Im Pferdewagen zum Fahnenaufzug
Schnaubende Pferde, zwei gedeckte Wagen, je ein Fuhrmann, so kamen sie daher, wie aus alten Zeiten und hielten just vor der Kapelle in Mägenwil. Dort hat sich eine muntere Schar von Kindern und Erwachsenen versammelt. Im Hintergrund Zaungäste, die gespannt schauten, was hier abgehen soll. Dann die Musikanten in Uniform, sie kamen in Stellung, präsentierten sich mit ihren goldenen Instrumenten. Somit war jedem Gast klar: Hier geschieht etwas Besonderes. Und in der Tat. Die ganze Gruppe formierte sich pünktlich um 17 Uhr vor der Kapelle und die Leiterin der Katechese, Mirjam Savia, hob ihre Stimme an, begrüsste die Schar von Kindern und Erwachsenen, wies auf die Fahne hin, die da unter den Klängen der Musikanten hochgezogen werden soll. Bunt, in grellen Farben erschien sie aufgerollt von Kindern. Und selbst Pfarrer Schärli liess es sich nicht nehmen, Worte von Gemeinschaft und Frieden zu sprechen, die Fahne zu segnen, die Kinder einzuladen, ein Kreuzzeichen auf die Fahne zu zeichnen.
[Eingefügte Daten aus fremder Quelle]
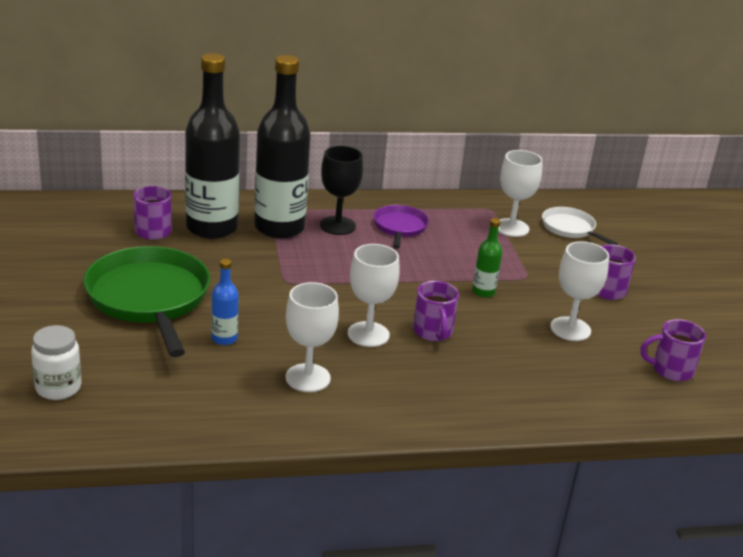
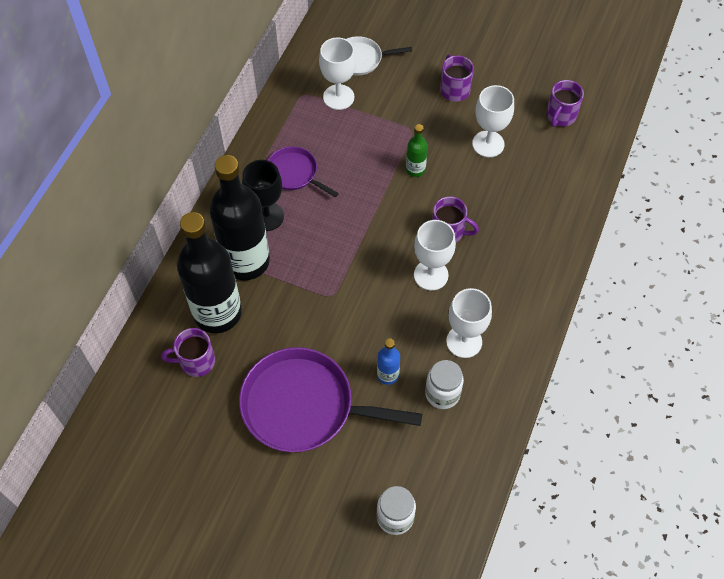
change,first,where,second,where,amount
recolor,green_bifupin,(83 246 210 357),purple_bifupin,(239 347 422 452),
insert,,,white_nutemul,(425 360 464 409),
Und dann ging es los. Hinein in die Wagen. Munteres Plaudern, gespanntes Warten, bis der Fuhrmann den Zwick mit den Seilen gab und die Pferde wussten, jetzt sind wir an der Reihe. Wir ziehen die Wagen nach Wohlenschwil, über verlassene Wege und dort gibt es den nächsten Halt. Das heisst, die Fahrgäste steigen aus und überlassen sich ein zweites Mal einem Ritual mit Ansprache, Fahnenmarsch und Segnung. Und alle die aus Büblikon und Wohlenschwil herbeigelaufen sind, um das Schauspiel zu verfolgen, wussten nachher: Wir sind ein Raum, der die Dorfgrenzen überschreitet, der sich öffnet auf Menschen zu, seien sie nun der Kirche nahe oder nicht. Wir strecken die Hand aus und ziehen den Zaun nicht zu eng. Was für eine Botschaft, in einer Zeit, da Nationalismus und Fremdenfeindlichkeit wie aus dem Boden schiesst.
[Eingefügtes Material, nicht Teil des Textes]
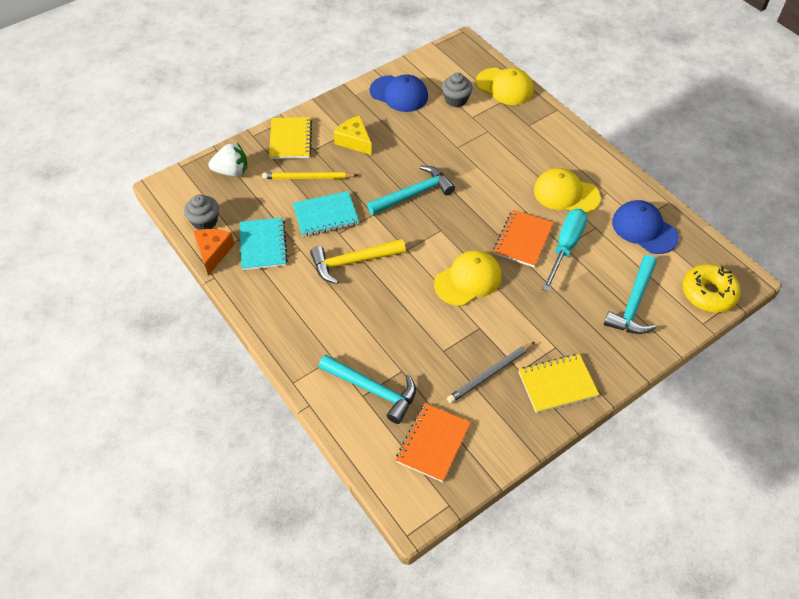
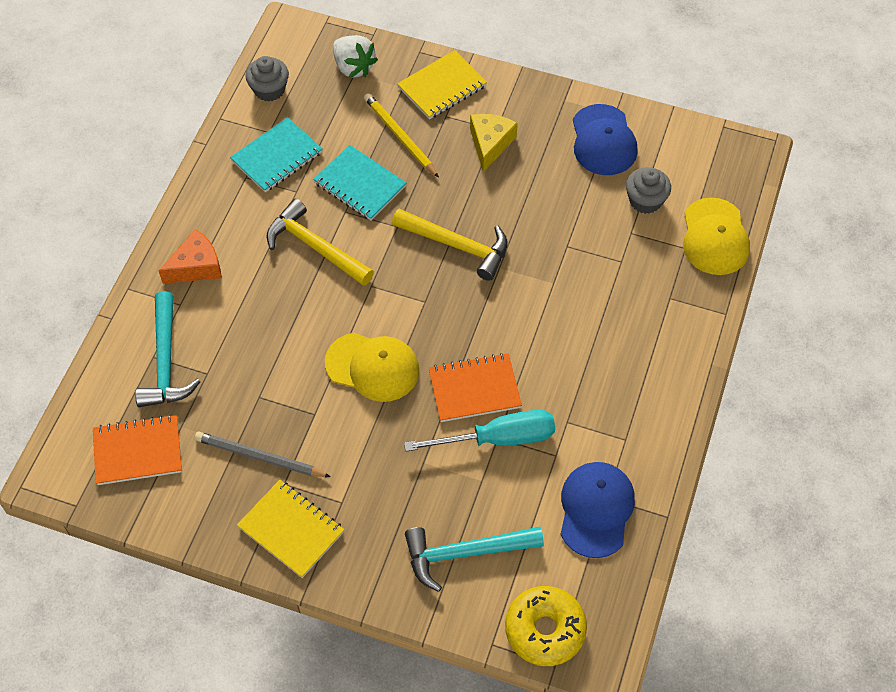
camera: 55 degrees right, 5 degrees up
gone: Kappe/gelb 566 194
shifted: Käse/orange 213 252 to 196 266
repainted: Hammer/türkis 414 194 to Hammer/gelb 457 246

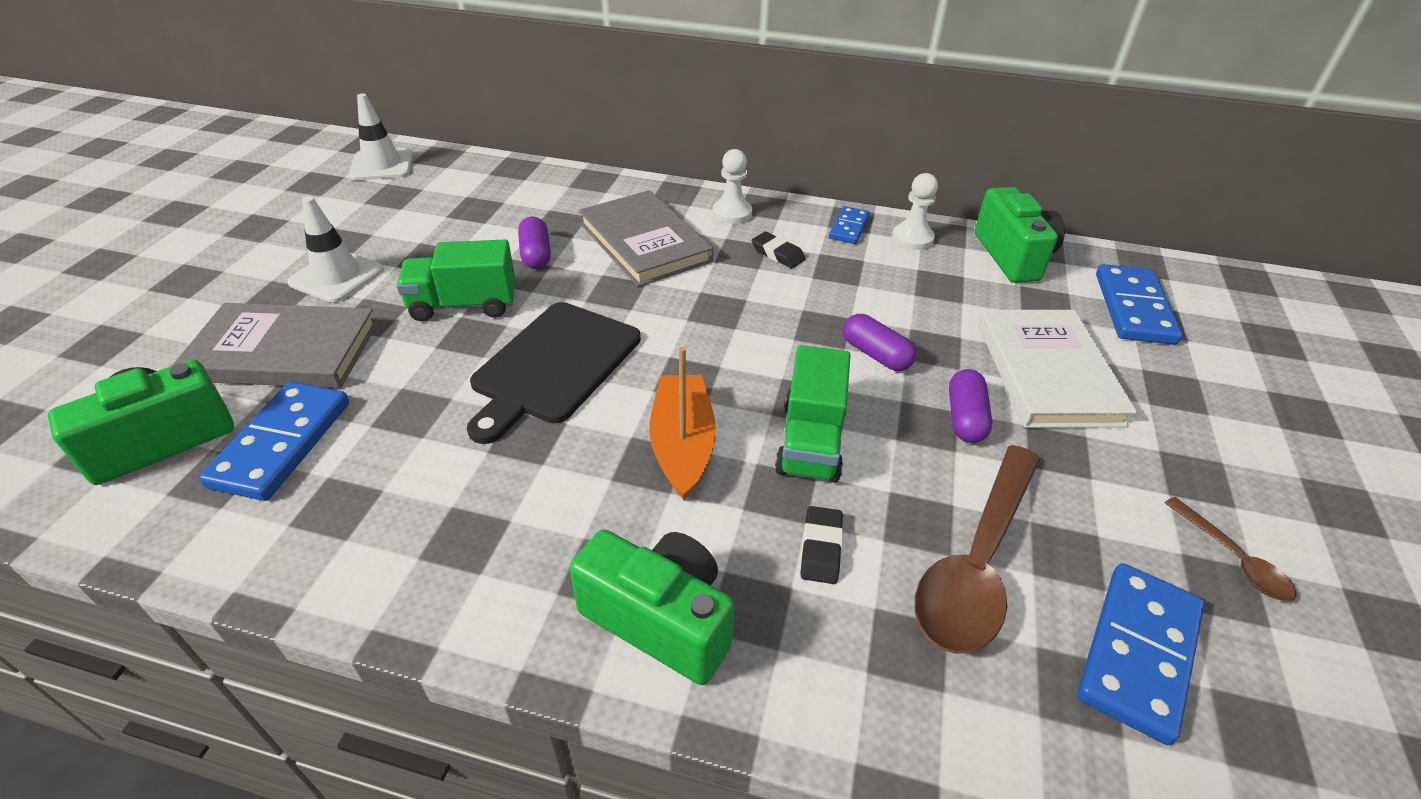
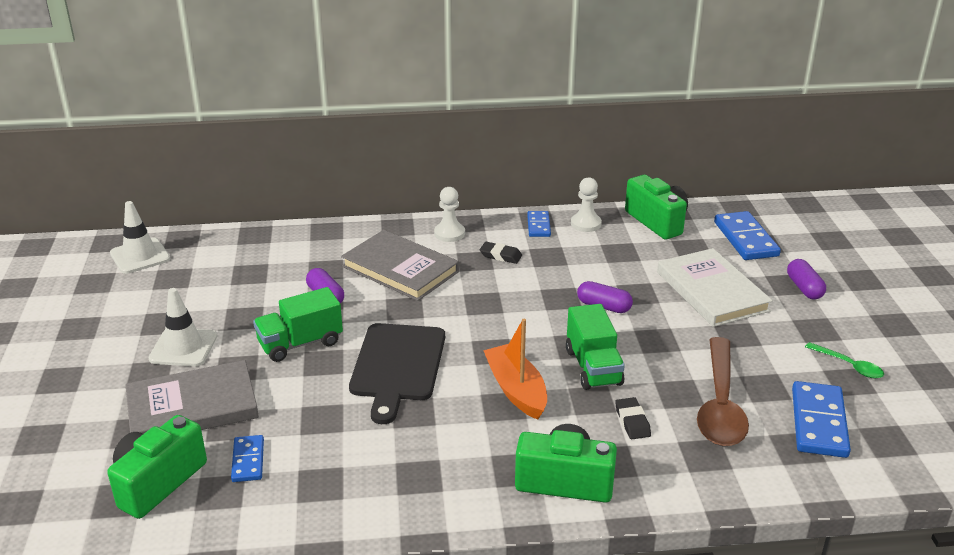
camera: 20 degrees left, 10 degrees down
shifted: Kapsel/lila 965 418 to 804 288
repainted: Löffel/braun 1233 559 to Löffel/grün 849 365
scaled: Dominostein/blau 281 443 = 248 460 x0.58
Und was kommt dann? Sie erraten es. Es geht weiter. Die Pferde stampfen ungeduldig auf den Boden und als der Fuhrmann aufgestiegen, die auserlesenen Kinder und Erwachsenen Platz genommen haben, geht es Richtung Tägerig. Dritte Station. Auch da wieder: Musikanten aus dem Dorf in Formation, hiessen der Fahne, gewählte Worte der Katechetin Esther Herzig, Segensgeste des Pfarrers und der Kinder und ein Gefühl von Gemeinschaft, das zurückbleibt in den Herzen der Menschen.
Aber noch sind wir nicht am Ziel angekommen. Noch sind einige Kilometer zurückzulegen zum Ziel: Mellinger Stadtkirche. Dort haben sich auf dem Kirchenplatz schon einige eingefunden. Ein Dutzend Musikanten, ein paar ältere Leute, Mütter mit ihren Kindern und auf allen Gesichtern ein frohes Lachen. Und da der Augenblick. Die Pferde haben es geschafft: Die lange Reise von Mägenwil nach Mellingen, umfassend die Dörfer des Pastoralraums. Der Glockenschlag der Johanneskirche erfolgt. 19.15 Uhr. Die Musikanten eröffnen, Esther Herzig erhebt ihre Stimme, die Leute lauschen und die Kinder entrollen und hiessen und der Pfarrer stellt die Fahne und die Menschen unter den Segen Gottes. Ein Schauspiel, das Klasse in sich hat. Denn so was gibt es nicht jeden Tag. Denn wo malen schon Kinder und Erwachsene ihre eigene Fahne und markieren damit: Hier sind wir zu Hause, hier gestalten wir unser Leben, hier bilden wir eine Gemeinschaft.
Zu guter Letzt wurde angestossen im Vereinshaus. Es gab Wein, Most und Mineral. Dazu feines Gebäck, von Frauen zubereitet. Auch da sind Frauen am Werk. Wo nicht?